## Instruction
In the entries below, find the line containing "fx_px: 2134". Copy it and all lines after it, exactly, through the end.

'''

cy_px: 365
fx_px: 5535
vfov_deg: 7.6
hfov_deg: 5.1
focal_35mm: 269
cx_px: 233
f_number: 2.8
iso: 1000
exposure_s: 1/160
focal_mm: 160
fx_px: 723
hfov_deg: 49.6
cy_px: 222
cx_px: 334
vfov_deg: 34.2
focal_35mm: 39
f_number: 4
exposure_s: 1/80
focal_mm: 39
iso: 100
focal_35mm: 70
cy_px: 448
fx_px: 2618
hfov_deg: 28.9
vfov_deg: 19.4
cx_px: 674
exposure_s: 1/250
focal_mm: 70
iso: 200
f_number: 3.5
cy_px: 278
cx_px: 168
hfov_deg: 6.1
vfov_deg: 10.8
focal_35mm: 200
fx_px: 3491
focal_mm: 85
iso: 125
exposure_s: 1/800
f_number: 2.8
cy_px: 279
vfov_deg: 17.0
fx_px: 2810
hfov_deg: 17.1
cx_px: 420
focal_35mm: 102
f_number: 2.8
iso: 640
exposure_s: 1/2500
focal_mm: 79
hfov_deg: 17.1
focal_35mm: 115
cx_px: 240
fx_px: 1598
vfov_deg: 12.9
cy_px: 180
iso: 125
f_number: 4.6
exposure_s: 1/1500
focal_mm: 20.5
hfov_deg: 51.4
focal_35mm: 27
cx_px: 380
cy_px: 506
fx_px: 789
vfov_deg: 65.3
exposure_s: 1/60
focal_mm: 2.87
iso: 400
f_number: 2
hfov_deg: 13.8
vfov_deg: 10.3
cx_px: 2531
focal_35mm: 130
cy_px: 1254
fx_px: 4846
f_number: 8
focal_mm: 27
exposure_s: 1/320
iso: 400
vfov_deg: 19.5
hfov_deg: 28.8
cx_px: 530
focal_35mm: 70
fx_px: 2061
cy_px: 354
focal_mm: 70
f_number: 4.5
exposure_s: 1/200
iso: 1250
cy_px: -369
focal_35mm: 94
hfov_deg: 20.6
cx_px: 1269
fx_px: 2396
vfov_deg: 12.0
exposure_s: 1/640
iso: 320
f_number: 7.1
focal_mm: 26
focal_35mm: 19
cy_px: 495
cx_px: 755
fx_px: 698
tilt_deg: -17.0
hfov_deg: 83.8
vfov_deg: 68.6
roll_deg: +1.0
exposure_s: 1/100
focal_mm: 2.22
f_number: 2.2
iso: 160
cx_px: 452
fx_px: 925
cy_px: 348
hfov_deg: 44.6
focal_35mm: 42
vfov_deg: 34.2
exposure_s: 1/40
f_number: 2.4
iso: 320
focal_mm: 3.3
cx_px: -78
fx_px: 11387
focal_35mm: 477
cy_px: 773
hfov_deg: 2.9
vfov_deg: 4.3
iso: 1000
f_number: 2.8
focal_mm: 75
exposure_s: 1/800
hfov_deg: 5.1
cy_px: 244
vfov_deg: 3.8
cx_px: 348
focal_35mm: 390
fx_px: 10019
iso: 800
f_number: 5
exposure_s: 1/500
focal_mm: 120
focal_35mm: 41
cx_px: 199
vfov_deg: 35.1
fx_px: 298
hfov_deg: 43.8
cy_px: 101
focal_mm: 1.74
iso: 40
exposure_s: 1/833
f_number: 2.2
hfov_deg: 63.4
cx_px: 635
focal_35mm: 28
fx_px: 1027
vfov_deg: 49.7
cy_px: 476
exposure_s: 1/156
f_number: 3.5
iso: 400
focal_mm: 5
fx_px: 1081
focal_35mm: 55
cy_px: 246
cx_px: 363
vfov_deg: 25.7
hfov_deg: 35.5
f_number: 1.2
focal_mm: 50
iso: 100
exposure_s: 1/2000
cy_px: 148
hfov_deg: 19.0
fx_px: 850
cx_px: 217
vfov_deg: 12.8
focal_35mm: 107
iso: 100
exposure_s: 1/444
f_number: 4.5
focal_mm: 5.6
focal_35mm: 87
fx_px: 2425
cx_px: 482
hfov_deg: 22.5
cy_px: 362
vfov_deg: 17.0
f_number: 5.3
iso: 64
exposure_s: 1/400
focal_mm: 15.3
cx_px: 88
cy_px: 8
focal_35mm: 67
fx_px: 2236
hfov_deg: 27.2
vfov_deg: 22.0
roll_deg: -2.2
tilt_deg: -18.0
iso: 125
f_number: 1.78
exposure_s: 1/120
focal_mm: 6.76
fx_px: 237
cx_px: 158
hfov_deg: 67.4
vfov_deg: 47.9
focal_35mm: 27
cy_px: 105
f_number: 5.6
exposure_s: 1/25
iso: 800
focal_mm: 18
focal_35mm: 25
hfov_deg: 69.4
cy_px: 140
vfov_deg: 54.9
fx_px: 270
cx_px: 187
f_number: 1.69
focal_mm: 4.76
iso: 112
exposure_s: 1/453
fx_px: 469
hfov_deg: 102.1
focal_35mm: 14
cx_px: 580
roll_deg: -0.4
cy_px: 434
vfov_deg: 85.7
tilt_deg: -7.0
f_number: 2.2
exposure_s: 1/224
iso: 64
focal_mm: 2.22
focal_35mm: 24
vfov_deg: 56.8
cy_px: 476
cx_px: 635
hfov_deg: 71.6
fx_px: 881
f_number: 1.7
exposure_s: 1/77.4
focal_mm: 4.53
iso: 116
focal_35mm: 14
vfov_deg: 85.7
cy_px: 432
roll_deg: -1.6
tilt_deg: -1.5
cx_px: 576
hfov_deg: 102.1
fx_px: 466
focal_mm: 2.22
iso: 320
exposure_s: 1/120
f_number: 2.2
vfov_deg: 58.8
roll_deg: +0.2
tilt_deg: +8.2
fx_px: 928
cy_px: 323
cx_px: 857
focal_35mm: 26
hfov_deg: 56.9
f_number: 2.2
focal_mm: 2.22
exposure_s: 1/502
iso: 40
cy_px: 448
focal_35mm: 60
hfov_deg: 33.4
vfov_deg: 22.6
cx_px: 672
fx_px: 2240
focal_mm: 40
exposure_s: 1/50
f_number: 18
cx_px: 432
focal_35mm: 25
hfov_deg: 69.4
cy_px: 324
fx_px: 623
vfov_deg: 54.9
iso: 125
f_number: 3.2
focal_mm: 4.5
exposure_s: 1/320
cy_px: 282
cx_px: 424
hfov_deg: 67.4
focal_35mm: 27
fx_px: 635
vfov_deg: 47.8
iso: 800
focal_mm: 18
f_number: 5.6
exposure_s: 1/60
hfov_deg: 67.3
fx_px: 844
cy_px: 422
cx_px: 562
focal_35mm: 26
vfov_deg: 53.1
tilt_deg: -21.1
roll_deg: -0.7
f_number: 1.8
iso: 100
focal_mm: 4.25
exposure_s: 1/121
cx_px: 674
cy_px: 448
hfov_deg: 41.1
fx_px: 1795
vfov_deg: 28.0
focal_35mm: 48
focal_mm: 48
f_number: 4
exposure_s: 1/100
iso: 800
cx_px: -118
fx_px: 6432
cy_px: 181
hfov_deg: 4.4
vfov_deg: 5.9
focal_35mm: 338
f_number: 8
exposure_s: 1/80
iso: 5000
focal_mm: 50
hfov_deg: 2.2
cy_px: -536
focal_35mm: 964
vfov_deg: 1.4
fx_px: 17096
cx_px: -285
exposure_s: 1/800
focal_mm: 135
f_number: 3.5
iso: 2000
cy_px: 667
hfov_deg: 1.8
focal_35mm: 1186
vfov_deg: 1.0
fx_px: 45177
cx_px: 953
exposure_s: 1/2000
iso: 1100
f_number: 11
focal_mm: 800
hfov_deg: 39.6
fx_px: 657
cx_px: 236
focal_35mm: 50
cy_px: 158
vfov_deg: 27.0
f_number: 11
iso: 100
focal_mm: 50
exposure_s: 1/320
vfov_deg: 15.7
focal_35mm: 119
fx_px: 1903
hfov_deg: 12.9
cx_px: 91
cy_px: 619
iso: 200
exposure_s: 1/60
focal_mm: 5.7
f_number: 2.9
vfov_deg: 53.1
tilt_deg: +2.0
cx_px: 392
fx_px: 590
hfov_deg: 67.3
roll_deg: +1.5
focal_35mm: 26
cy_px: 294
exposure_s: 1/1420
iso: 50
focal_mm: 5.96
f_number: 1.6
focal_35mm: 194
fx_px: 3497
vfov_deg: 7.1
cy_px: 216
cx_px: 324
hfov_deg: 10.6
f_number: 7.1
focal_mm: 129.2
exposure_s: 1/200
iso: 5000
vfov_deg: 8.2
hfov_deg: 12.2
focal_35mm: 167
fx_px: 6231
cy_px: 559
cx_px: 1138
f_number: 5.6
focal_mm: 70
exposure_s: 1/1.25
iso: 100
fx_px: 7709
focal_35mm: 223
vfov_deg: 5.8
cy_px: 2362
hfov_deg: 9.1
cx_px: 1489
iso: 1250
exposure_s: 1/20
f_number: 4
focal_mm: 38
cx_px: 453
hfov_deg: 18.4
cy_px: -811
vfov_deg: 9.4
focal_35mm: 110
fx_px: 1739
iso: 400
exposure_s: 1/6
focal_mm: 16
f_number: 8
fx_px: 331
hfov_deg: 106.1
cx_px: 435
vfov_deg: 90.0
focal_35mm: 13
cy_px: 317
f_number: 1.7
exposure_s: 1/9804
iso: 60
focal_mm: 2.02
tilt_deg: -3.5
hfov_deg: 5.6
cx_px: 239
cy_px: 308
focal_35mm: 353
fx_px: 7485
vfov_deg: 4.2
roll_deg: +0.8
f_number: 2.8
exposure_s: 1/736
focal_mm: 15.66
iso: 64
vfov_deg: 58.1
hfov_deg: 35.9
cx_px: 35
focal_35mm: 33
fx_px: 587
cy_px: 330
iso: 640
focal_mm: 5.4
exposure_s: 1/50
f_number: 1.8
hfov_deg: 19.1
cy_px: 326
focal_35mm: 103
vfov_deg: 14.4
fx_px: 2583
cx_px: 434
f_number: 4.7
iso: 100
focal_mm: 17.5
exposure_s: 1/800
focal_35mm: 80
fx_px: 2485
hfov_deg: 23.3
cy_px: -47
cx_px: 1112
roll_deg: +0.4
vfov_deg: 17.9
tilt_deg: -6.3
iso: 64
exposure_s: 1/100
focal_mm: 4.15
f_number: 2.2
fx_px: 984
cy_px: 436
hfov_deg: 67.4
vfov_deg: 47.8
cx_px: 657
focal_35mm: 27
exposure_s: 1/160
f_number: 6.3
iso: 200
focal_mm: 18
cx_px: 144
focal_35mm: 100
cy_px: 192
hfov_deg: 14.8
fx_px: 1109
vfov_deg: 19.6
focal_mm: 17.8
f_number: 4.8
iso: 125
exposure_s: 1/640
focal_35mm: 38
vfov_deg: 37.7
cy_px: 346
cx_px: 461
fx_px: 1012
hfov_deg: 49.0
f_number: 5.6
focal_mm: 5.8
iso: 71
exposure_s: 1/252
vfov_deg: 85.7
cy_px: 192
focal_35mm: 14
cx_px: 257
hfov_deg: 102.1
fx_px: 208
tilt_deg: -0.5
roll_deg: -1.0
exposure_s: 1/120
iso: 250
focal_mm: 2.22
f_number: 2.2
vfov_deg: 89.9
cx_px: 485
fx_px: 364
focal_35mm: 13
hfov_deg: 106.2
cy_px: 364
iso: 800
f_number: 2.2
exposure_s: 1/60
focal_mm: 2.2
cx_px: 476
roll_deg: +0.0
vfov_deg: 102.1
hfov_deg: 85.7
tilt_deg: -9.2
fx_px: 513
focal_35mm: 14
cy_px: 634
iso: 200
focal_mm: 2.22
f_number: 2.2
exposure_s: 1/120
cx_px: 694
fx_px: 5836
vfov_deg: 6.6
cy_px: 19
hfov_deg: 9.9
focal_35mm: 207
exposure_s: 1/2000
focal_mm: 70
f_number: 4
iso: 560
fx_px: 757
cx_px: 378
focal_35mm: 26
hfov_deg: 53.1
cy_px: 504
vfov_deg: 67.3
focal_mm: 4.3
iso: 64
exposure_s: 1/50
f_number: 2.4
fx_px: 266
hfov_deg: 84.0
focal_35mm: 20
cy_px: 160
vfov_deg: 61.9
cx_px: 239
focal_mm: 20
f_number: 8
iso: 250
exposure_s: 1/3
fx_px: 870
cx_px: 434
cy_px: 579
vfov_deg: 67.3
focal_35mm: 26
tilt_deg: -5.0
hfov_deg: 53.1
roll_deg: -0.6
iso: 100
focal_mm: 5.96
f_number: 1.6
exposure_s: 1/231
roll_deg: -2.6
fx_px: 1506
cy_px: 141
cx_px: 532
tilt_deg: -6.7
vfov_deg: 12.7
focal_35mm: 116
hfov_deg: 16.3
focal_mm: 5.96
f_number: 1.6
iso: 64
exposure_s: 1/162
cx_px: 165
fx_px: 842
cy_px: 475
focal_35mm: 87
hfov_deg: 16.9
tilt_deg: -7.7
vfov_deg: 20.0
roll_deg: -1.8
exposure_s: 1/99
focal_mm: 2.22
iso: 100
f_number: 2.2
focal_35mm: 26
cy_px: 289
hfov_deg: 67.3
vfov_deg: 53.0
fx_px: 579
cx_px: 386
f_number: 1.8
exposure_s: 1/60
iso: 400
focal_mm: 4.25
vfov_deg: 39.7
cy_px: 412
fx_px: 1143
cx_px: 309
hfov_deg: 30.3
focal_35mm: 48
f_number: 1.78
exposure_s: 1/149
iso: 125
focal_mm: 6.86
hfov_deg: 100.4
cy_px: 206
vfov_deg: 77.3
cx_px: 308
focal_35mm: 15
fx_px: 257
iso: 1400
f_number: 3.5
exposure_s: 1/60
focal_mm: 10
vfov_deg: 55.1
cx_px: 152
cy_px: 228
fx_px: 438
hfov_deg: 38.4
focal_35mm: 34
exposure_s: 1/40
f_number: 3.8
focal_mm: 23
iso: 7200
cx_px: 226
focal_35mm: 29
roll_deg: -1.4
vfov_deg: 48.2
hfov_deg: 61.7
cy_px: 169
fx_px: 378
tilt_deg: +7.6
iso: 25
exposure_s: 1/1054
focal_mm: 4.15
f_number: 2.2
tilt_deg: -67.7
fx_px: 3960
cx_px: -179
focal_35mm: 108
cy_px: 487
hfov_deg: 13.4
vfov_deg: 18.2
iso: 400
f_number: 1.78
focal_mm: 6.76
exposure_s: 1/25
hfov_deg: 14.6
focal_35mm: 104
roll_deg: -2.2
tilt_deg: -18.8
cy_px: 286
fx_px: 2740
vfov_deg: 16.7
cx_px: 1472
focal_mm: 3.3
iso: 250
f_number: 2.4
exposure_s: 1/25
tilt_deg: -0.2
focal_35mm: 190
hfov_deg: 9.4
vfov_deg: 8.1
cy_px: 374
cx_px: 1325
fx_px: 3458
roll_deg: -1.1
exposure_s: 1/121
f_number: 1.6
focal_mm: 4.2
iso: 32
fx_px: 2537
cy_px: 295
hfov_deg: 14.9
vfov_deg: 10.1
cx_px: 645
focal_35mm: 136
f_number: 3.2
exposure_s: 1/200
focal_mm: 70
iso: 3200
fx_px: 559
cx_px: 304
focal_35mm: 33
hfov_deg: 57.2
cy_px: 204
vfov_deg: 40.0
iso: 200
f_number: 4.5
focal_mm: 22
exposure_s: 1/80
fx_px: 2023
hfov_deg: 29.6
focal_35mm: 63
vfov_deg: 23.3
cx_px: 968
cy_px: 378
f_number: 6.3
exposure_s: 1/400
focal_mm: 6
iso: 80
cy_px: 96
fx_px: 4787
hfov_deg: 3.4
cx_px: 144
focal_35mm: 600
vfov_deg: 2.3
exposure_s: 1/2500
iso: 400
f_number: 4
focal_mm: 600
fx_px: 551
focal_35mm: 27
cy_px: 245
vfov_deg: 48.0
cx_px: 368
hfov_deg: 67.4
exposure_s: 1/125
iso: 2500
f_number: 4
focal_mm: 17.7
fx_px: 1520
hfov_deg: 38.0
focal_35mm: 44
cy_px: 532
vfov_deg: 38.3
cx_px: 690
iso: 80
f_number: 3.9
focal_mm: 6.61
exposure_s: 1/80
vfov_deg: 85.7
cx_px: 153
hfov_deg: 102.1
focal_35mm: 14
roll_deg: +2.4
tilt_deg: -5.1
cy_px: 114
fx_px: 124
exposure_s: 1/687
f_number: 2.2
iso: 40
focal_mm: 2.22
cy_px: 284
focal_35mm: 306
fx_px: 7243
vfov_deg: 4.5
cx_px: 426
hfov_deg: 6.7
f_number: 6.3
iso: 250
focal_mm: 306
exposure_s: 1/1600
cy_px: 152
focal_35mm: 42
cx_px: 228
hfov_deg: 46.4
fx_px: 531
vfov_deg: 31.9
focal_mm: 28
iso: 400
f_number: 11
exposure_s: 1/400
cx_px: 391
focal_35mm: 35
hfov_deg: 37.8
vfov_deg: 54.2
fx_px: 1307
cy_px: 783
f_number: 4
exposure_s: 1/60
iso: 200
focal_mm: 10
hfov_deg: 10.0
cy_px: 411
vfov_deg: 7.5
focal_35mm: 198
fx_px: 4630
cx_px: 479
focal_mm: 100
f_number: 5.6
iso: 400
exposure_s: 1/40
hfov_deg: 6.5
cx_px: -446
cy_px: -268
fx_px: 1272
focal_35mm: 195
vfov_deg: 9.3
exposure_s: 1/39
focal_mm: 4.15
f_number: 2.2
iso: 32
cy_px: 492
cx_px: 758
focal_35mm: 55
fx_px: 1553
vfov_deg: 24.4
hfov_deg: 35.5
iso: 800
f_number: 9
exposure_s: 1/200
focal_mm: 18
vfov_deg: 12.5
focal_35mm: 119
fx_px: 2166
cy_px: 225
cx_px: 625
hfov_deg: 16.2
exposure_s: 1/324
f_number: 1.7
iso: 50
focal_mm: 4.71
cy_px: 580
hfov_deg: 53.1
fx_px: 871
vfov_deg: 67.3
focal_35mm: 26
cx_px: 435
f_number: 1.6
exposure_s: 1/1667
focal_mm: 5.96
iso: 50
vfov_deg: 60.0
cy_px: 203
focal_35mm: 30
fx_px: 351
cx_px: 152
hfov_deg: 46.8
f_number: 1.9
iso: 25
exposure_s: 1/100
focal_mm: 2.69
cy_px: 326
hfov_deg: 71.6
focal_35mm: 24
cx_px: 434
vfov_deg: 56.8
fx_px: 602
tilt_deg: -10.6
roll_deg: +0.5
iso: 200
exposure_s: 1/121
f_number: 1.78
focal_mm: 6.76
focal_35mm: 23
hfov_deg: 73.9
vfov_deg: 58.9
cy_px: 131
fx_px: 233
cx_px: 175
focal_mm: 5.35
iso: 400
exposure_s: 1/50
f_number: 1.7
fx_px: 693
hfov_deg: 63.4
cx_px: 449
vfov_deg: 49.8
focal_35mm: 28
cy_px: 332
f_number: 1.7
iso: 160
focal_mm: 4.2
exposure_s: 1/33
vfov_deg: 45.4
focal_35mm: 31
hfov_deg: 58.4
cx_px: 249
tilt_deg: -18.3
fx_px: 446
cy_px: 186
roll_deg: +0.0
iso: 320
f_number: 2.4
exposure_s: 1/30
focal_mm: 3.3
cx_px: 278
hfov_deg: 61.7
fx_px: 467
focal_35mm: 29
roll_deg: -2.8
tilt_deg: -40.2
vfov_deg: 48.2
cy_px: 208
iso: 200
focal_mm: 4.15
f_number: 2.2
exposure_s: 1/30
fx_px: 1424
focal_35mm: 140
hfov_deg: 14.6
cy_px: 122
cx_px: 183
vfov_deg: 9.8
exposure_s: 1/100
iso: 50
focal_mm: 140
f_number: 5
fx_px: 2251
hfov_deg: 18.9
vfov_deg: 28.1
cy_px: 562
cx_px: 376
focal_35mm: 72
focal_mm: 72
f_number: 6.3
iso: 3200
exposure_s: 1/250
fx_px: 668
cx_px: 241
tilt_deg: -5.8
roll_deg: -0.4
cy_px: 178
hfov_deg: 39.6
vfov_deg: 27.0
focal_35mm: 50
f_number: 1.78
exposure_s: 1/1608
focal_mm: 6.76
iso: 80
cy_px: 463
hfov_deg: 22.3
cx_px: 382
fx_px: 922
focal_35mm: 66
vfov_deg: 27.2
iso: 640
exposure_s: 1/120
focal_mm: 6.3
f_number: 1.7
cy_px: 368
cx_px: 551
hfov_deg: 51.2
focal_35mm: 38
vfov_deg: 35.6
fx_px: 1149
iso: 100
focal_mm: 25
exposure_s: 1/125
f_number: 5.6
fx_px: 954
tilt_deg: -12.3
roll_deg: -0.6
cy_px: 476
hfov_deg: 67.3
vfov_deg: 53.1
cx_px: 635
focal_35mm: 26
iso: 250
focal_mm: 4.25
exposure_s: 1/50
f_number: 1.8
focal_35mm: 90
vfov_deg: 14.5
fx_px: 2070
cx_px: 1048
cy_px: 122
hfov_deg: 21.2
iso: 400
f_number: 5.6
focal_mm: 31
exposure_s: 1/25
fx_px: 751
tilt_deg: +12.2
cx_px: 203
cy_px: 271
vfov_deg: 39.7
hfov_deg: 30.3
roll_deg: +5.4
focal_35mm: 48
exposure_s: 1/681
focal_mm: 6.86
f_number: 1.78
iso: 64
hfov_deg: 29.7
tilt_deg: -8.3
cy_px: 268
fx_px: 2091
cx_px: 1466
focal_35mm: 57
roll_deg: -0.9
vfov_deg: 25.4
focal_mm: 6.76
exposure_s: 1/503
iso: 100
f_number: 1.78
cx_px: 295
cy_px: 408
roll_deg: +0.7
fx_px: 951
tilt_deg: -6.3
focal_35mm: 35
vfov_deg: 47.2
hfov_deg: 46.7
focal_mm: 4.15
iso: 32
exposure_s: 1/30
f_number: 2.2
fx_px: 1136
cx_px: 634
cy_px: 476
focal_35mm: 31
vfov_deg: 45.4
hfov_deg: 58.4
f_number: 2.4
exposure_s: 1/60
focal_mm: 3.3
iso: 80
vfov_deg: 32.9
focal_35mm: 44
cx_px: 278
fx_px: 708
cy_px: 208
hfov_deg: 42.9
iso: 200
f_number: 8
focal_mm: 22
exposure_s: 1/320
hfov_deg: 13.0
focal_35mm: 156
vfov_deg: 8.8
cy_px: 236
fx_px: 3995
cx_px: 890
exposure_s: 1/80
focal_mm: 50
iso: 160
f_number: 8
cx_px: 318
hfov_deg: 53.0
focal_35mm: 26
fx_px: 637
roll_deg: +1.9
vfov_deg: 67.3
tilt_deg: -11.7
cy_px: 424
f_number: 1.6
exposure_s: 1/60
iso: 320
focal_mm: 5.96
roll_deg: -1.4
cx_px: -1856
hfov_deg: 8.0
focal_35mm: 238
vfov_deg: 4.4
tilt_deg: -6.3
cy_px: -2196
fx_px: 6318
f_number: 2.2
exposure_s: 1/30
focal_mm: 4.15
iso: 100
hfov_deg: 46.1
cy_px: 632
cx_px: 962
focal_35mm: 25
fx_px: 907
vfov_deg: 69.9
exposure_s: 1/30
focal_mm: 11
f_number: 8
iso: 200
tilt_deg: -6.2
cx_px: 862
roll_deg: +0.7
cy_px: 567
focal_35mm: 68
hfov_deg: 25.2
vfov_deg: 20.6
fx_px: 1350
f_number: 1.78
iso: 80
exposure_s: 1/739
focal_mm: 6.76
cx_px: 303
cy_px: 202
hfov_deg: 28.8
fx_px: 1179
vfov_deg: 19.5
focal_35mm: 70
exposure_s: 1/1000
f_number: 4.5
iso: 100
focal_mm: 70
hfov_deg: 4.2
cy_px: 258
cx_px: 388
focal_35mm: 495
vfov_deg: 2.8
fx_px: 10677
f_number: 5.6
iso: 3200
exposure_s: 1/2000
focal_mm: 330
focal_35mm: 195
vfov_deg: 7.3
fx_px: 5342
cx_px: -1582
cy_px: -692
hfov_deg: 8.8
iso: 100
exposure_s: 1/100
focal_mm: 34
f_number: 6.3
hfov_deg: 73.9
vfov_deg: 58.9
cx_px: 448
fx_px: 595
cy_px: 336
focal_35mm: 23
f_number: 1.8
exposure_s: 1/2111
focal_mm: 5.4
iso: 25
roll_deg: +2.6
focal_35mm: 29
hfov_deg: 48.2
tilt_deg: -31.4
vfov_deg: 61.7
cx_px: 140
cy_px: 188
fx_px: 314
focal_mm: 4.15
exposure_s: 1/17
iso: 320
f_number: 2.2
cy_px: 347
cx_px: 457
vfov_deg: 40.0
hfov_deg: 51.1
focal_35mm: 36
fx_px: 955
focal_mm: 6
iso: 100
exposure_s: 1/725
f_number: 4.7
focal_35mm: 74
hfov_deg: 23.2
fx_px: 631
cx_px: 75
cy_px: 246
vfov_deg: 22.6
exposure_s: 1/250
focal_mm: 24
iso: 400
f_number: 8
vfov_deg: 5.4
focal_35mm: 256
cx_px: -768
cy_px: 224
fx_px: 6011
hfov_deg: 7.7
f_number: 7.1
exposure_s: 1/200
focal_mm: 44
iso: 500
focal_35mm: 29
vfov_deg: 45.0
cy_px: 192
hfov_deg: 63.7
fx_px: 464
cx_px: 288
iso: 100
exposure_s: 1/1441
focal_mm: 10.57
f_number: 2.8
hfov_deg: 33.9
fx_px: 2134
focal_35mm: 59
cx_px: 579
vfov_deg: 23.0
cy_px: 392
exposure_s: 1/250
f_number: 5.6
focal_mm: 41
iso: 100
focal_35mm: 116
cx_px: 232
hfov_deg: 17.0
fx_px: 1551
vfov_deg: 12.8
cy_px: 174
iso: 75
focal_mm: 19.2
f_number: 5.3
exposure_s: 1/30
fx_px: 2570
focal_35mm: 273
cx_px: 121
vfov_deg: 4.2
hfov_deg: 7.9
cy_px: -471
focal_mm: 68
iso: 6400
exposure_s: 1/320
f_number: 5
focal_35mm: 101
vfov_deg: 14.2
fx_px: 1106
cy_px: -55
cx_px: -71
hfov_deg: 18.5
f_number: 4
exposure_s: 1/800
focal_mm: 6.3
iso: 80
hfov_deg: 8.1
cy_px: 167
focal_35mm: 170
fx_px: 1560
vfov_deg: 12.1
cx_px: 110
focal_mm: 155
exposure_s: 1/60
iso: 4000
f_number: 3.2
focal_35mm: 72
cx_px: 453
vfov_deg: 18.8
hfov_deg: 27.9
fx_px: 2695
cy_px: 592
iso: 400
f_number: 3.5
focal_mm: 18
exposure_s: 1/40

'''

## Task answer
fx_px: 2134
focal_35mm: 59
cx_px: 579
vfov_deg: 23.0
cy_px: 392
exposure_s: 1/250
f_number: 5.6
focal_mm: 41
iso: 100
focal_35mm: 116
cx_px: 232
hfov_deg: 17.0
fx_px: 1551
vfov_deg: 12.8
cy_px: 174
iso: 75
focal_mm: 19.2
f_number: 5.3
exposure_s: 1/30
fx_px: 2570
focal_35mm: 273
cx_px: 121
vfov_deg: 4.2
hfov_deg: 7.9
cy_px: -471
focal_mm: 68
iso: 6400
exposure_s: 1/320
f_number: 5
focal_35mm: 101
vfov_deg: 14.2
fx_px: 1106
cy_px: -55
cx_px: -71
hfov_deg: 18.5
f_number: 4
exposure_s: 1/800
focal_mm: 6.3
iso: 80
hfov_deg: 8.1
cy_px: 167
focal_35mm: 170
fx_px: 1560
vfov_deg: 12.1
cx_px: 110
focal_mm: 155
exposure_s: 1/60
iso: 4000
f_number: 3.2
focal_35mm: 72
cx_px: 453
vfov_deg: 18.8
hfov_deg: 27.9
fx_px: 2695
cy_px: 592
iso: 400
f_number: 3.5
focal_mm: 18
exposure_s: 1/40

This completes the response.